The man tipped his head, accepting her rebuke.
She began drawing more circles. “You guys all know the difference between suborbital and orbital. It’s mostly about speed, right?”
She drew a large parabola now, curving away from the circle representing Earth and then steeply back down to it. “Almost—and that’s relative to the surface, okay? They can reach orbital velocity going straight up, so to speak, but they’ll just come right back down at the same angle…” she said, emphatically drawing a large X on the circle. “Splat.”
“That’s exactly what they avoided by using the reaction-control jets. If they’d continued at the same climb angle, they’d have burnt to a crisp on the downhill side. The plane wouldn’t survive a ballistic re-entry at that angle. Tom knew exactly what he was doing.”
“So it wasn’t as simple as just trying to fly it back down into the atmosphere?” another asked. It was the assumption they’d made at the time.
“Remember, this is the guy who ran the flight tests on these machines. He’s no dummy. He knows the RCS jets wouldn’t have enough impulse to work sideways against the main engines at full power. Their only chance was to get into some kind of screwball orbit and hope it decayed into a controlled re-entry. He was buying time.”
One of the engineers finally voiced concern. “But it still wasn’t meant to re-enter at orbital speeds, Penny.”
“True. But for now, here’s what I want you guys thinking about,” she said, turning back to the board. “Our first problem is consumables.

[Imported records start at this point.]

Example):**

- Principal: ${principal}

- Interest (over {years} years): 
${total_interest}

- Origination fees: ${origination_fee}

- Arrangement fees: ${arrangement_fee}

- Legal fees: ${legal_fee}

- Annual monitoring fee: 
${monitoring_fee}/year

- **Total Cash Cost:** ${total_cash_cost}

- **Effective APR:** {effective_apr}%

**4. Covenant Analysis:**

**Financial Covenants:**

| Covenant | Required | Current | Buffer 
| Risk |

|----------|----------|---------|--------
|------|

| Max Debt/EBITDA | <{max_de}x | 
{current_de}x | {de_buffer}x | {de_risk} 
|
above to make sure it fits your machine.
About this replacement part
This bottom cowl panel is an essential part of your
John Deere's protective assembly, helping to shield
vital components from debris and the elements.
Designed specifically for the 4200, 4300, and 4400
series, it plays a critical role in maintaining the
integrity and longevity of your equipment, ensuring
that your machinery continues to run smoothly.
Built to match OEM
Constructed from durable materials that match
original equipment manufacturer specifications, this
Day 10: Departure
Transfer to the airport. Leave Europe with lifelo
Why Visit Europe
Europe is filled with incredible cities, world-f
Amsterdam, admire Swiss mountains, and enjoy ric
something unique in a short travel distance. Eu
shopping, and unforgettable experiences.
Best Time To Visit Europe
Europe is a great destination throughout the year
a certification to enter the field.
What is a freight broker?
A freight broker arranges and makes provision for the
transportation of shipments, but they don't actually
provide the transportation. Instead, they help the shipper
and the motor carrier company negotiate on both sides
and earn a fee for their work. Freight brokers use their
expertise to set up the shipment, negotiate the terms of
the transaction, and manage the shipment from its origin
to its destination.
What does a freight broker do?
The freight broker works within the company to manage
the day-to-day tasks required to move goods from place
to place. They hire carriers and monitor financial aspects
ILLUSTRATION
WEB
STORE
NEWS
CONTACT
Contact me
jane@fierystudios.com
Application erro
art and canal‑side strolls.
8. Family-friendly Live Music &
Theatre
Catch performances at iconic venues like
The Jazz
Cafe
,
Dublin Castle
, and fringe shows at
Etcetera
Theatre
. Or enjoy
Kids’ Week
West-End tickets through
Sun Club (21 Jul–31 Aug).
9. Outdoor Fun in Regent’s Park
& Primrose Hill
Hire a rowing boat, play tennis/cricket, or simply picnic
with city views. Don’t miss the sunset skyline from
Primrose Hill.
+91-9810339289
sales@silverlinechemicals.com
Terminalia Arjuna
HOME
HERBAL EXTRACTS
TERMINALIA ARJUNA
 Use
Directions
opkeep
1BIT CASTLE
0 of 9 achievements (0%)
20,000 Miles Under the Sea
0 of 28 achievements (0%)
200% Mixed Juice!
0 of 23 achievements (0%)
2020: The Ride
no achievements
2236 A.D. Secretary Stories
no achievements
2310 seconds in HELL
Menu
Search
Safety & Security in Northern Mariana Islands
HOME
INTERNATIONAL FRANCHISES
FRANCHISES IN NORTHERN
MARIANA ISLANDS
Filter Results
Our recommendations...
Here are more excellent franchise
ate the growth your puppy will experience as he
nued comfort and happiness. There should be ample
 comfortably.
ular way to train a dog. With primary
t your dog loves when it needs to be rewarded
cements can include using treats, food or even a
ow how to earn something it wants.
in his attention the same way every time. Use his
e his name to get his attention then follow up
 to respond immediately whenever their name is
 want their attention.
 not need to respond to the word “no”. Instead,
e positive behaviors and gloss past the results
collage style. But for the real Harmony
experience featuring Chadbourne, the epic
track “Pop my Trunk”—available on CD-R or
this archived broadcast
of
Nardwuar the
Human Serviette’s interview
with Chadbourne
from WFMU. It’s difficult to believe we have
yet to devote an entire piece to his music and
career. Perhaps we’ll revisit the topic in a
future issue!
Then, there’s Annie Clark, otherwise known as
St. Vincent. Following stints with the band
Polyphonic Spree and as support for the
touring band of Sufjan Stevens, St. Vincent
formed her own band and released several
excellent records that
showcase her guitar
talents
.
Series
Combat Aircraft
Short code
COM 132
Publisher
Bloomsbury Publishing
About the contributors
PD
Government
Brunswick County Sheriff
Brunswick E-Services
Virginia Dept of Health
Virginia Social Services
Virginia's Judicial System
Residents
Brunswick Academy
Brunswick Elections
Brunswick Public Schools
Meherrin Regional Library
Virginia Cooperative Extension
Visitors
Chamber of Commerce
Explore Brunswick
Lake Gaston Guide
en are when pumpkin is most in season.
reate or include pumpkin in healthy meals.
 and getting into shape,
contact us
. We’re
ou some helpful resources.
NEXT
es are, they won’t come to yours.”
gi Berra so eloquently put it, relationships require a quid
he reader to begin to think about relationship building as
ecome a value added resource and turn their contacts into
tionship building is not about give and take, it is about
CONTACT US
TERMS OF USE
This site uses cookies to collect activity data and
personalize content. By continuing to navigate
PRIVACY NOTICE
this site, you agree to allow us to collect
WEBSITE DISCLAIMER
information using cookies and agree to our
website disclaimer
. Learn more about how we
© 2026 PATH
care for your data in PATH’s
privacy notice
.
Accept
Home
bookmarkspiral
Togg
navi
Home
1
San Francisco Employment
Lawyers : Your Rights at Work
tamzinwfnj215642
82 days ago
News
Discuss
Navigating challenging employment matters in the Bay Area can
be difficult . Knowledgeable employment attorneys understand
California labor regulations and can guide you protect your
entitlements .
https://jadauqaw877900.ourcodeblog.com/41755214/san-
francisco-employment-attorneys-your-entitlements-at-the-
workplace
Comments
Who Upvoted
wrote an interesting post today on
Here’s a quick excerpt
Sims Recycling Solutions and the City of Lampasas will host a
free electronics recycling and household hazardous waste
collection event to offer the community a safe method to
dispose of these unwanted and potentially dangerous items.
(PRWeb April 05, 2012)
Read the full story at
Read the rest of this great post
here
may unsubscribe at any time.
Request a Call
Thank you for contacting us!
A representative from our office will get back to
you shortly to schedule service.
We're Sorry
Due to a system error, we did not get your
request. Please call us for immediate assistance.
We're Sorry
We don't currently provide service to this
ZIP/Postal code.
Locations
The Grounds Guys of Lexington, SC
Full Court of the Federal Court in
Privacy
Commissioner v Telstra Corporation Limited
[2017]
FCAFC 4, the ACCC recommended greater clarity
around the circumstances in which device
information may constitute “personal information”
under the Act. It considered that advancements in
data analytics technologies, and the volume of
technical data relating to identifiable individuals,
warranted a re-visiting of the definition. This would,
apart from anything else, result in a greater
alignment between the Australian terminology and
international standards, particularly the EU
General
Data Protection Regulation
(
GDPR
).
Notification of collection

Figure out how much air, water, food and power they have on board, and how far they can stretch it. Then figure out what’s waiting to sneak up and bite them in the ass. Out-gassing, cold-soak effects…that kind of stuff.
The longer they can stretch life support, the more time we have to find solutions. And time is everything right now,” she declared with a heavy swipe across the board.
Another engineer spoke up. “The environmental systems group has already been working on that,” he said. “Right now they estimate at least four days of life support, and it can probably be stretched to five depending on other variables. The low passenger count helps, of course.”
Penny had figured as much. She noticed Charlie staring at the floor, chewing a thumbnail and lost in thought. Her own expression gave away nothing, though her heart sank as she thought about the predictions they’d worked up just prior to coming in here.
“That’s a good start,” she said through a forced smile. But they’re going to be up there for at least a month.
PART TWO
Cruise
24
Castle Rock, Colorado
One day earlier
Tom was working downstairs when his personal cell phone rang. He didn’t recognize the number at first and suspiciously lifted it to his ear. “Hello?”
“Tom? Ryan Hunter. Where the heck are you?”
“In my basement, tying lures and forgetting about airplanes. You know…the important stuff. What’s going on?”
“Frank Kirby’s on the warpath. They need us to ferry a bird to Frankfurt and bring the live trip back tonight. Said scheduling couldn’t find you.”
He screwed his eyes shut in chagrin. He’d been enjoying a rare rest period at home, perhaps a bit too much for his own good. He’d left his company phone in his coat upstairs and forgot that Elise usually kept the ringer on their house line turned down low. And he’d made it a point to not let the company have his personal number…a man had to have some measure of privacy in this business, but it was never good to find yourself on the Chief Pilot’s bad side.